Mit der Arbeitsstättenverordnung schwinge Arbeitsministerin Andrea Nahles (SPD) „erneut die Bürokratiekeule“, monierte der Chef der Freien Demokraten im "Focus". „Die Qualität eines Arbeitsplatzes bemisst sich nicht an der Frage, ob eine Toilette und eine Teeküche ein Fenster haben – für die Arbeitgeber ist eine solche Vorgabe aber eine massive Einschränkung.“ Er appellierte an die Christdemokraten, den Koalitionspartner in die Schranken zu weisen: „Wenn die Union nicht vollständig zu den neuen Sozialdemokraten werden will, muss sie dieses Vorhaben stoppen!“

Investitionsanreize setzen statt Mehrbelastungen beschließen

„Die Bundesregierung muss ihren teuren Irrweg der pausenlosen Staatsintervention endlich verlassen und der Marktwirtschaft wieder Vorrang einräumen“, forderte Lindner. Mit dem Rentenpaket, dem Mindestlohn und der CSU-Maut stehe die Bundesregierung klar für mehr Belastung für Bürger und Wirtschaft, mehr Bürokratie und weniger Wettbewerbsfähigkeit. „Es ist unverantwortlich, dass Deutschland in einer so angespannten Lage in Europa seine Staatsausgaben hochschraubt, statt Investitionsanreize zu setzen.“ Der ursprünglich geplante Abbau von Staatsschulden im Jahr 2015 wäre ein starkes Signal politischer Handlungsfähigkeit gewesen, unterstrich der Freie Demokrat.

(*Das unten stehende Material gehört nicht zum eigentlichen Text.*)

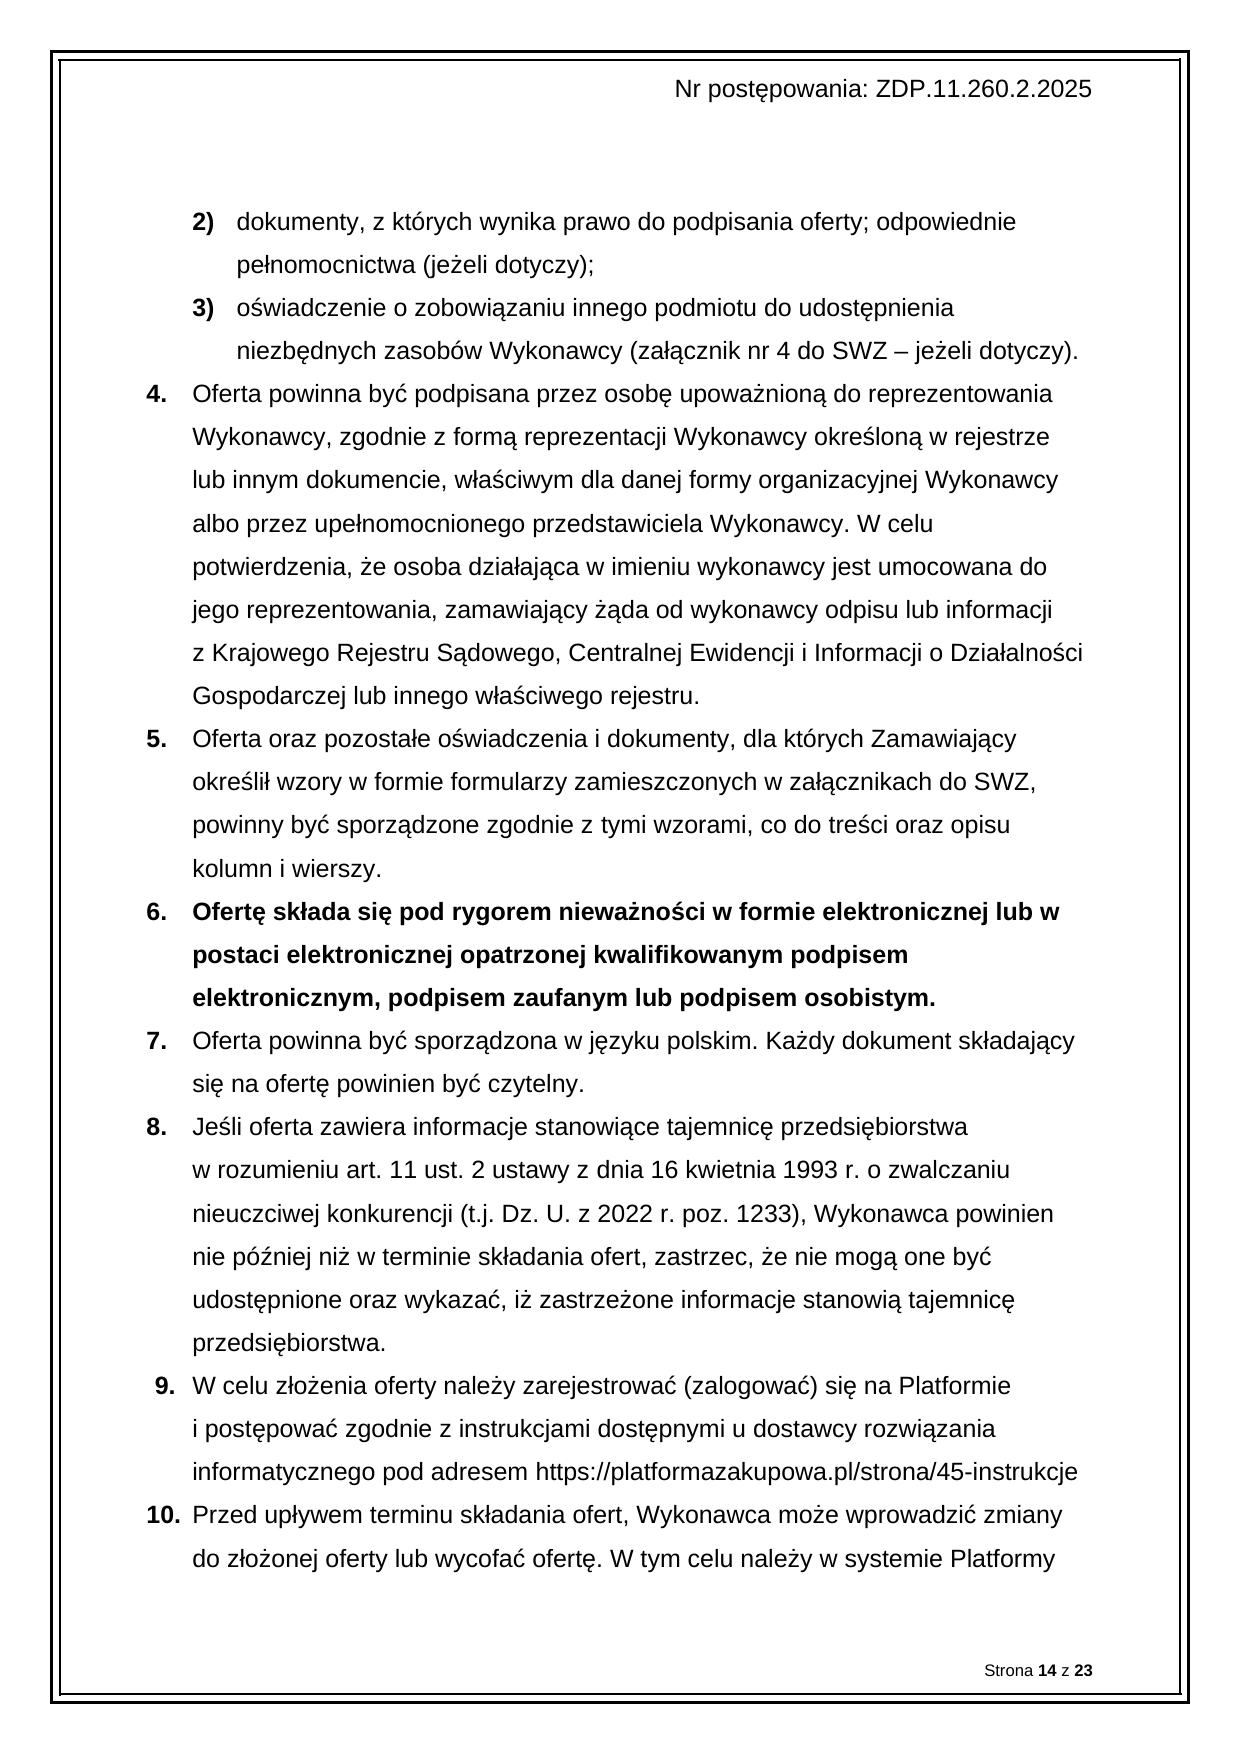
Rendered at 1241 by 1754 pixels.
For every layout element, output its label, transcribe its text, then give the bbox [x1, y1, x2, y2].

list Oferta oraz pozostałe oświadczenia i dokumenty, dla których Zamawiający określił wzory w formie formularzy zamieszczonych w załącznikach do SWZ, powinny być sporządzone zgodnie z tymi wzorami, co do treści oraz opisu kolumn i wierszy. [146, 724, 1090, 882]
list Jeśli oferta zawiera informacje stanowiące tajemnicę przedsiębiorstwa w rozumieniu art. 11 ust. 2 ustawy z dnia 16 kwietnia 1993 r. o zwalczaniu nieuczciwej konkurencji (t.j. Dz. U. z 2022 r. poz. 1233), Wykonawca powinien nie później niż w terminie składania ofert, zastrzec, że nie mogą one być udostępnione oraz wykazać, iż zastrzeżone informacje stanowią tajemnicę przedsiębiorstwa. [146, 1112, 1090, 1357]
list Oferta powinna być podpisana przez osobę upoważnioną do reprezentowania Wykonawcy, zgodnie z formą reprezentacji Wykonawcy określoną w rejestrze lub innym dokumencie, właściwym dla danej formy organizacyjnej Wykonawcy albo przez upełnomocnionego przedstawiciela Wykonawcy. W celu potwierdzenia, że osoba działająca w imieniu wykonawcy jest umocowana do jego reprezentowania, zamawiający żąda od wykonawcy odpisu lub informacji z Krajowego Rejestru Sądowego, Centralnej Ewidencji i Informacji o Działalności Gospodarczej lub innego właściwego rejestru. [146, 379, 1090, 710]
list oświadczenie o zobowiązaniu innego podmiotu do udostępnienia niezbędnych zasobów Wykonawcy (załącznik nr 4 do SWZ – jeżeli dotyczy). [192, 293, 1090, 365]
list W celu złożenia oferty należy zarejestrować (zalogować) się na Platformie i postępować zgodnie z instrukcjami dostępnymi u dostawcy rozwiązania informatycznego pod adresem https://platformazakupowa.pl/strona/45-instrukcje [154, 1371, 1090, 1486]
list Ofertę składa się pod rygorem nieważności w formie elektronicznej lub w postaci elektronicznej opatrzonej kwalifikowanym podpisem elektronicznym, podpisem zaufanym lub podpisem osobistym. [146, 897, 1090, 1012]
list Oferta powinna być sporządzona w języku polskim. Każdy dokument składający się na ofertę powinien być czytelny. [146, 1026, 1090, 1098]
list dokumenty, z których wynika prawo do podpisania oferty; odpowiednie pełnomocnictwa (jeżeli dotyczy); [192, 207, 1090, 279]
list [146, 1501, 1090, 1572]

Kalte Progression endlich angehen

„Die Bundesregierung denkt an alles, aber nicht an mehr Gerechtigkeit bei den Steuern“, kritisierte Lindner. Im Jahreswirtschaftsbericht werde auf einer knappen Seite der faule Kompromiss wiederholt, „den staatlichen Lohnklau durch die kalte Progression vielleicht irgendwann anzugehen“. Aus seiner Sicht wäre es „ein Gebot der Fairness, dass die fleißigen Arbeitnehmer endlich mehr von verdienten Lohnerhöhungen hätten - und nicht vor allem der Finanzminister“.